[Pose landmark coordinates]
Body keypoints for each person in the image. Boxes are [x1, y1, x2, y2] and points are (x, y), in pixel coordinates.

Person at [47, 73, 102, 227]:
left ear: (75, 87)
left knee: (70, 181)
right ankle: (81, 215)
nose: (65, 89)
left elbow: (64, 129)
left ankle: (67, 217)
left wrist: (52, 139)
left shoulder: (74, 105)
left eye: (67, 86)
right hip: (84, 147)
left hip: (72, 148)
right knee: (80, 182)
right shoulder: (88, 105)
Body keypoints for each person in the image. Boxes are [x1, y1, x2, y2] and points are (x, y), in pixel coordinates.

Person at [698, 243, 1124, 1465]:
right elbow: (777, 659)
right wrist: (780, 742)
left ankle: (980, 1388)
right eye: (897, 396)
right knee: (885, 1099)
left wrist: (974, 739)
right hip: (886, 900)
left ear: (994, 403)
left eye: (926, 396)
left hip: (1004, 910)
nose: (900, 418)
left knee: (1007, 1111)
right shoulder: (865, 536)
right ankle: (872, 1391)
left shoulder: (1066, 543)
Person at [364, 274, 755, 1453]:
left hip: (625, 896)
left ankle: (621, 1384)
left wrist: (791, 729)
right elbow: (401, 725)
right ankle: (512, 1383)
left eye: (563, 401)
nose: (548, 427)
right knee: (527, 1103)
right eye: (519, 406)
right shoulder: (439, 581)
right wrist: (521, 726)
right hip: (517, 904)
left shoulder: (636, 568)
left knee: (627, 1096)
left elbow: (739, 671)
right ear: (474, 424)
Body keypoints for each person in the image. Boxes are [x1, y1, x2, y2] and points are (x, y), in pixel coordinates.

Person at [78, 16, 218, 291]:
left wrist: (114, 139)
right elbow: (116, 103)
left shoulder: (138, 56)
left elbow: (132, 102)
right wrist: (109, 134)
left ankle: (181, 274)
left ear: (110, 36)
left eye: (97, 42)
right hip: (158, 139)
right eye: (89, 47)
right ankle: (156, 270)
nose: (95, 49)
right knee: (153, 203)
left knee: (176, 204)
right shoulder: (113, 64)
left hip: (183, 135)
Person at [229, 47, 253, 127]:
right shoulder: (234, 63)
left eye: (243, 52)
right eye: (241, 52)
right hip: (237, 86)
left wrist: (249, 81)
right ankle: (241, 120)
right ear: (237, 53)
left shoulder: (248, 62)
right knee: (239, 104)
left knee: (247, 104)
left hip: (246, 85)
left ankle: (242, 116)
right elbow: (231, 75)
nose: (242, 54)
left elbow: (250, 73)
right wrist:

■ **PROBLEM STATEMENT**
The response should be every record above restated exactly.

■ **PROBLEM SOLUTION**
Body keypoints for each person in the image. Boxes are [x1, y1, x2, y2] and points are (x, y), in pixel coordinates.

Person at [47, 73, 102, 227]:
left ear: (75, 87)
left knee: (70, 181)
right ankle: (81, 215)
nose: (65, 89)
left elbow: (64, 129)
left ankle: (67, 217)
left wrist: (52, 139)
left shoulder: (74, 105)
left eye: (67, 86)
right hip: (84, 147)
left hip: (72, 148)
right knee: (80, 182)
right shoulder: (88, 105)
Body keypoints for each person in the image. Boxes are [x1, y1, x2, y2] and points are (x, y), in pixel coordinates.

Person at [698, 243, 1124, 1465]:
right elbow: (777, 659)
right wrist: (780, 742)
left ankle: (980, 1388)
right eye: (897, 396)
right knee: (885, 1099)
left wrist: (974, 739)
right hip: (886, 900)
left ear: (994, 403)
left eye: (926, 396)
left hip: (1004, 910)
nose: (900, 418)
left knee: (1007, 1111)
right shoulder: (865, 536)
right ankle: (872, 1391)
left shoulder: (1066, 543)
Person at [364, 274, 755, 1453]:
left hip: (625, 896)
left ankle: (621, 1384)
left wrist: (791, 729)
right elbow: (401, 725)
right ankle: (512, 1383)
left eye: (563, 401)
nose: (548, 427)
right knee: (527, 1103)
right eye: (519, 406)
right shoulder: (439, 581)
right wrist: (521, 726)
right hip: (517, 904)
left shoulder: (636, 568)
left knee: (627, 1096)
left elbow: (739, 671)
right ear: (474, 424)
Body keypoints for each person in the image. Boxes are [x1, y1, x2, y2] and points are (x, y), in pixel coordinates.

Person at [78, 16, 218, 291]:
left wrist: (114, 139)
right elbow: (116, 103)
left shoulder: (138, 56)
left elbow: (132, 102)
right wrist: (109, 134)
left ankle: (181, 274)
left ear: (110, 36)
left eye: (97, 42)
right hip: (158, 139)
right eye: (89, 47)
right ankle: (156, 270)
nose: (95, 49)
right knee: (153, 203)
left knee: (176, 204)
right shoulder: (113, 64)
left hip: (183, 135)
Person at [229, 47, 253, 127]:
right shoulder: (234, 63)
left eye: (243, 52)
right eye: (241, 52)
right hip: (237, 86)
left wrist: (249, 81)
right ankle: (241, 120)
right ear: (237, 53)
left shoulder: (248, 62)
right knee: (239, 104)
left knee: (247, 104)
left hip: (246, 85)
left ankle: (242, 116)
right elbow: (231, 75)
nose: (242, 54)
left elbow: (250, 73)
right wrist:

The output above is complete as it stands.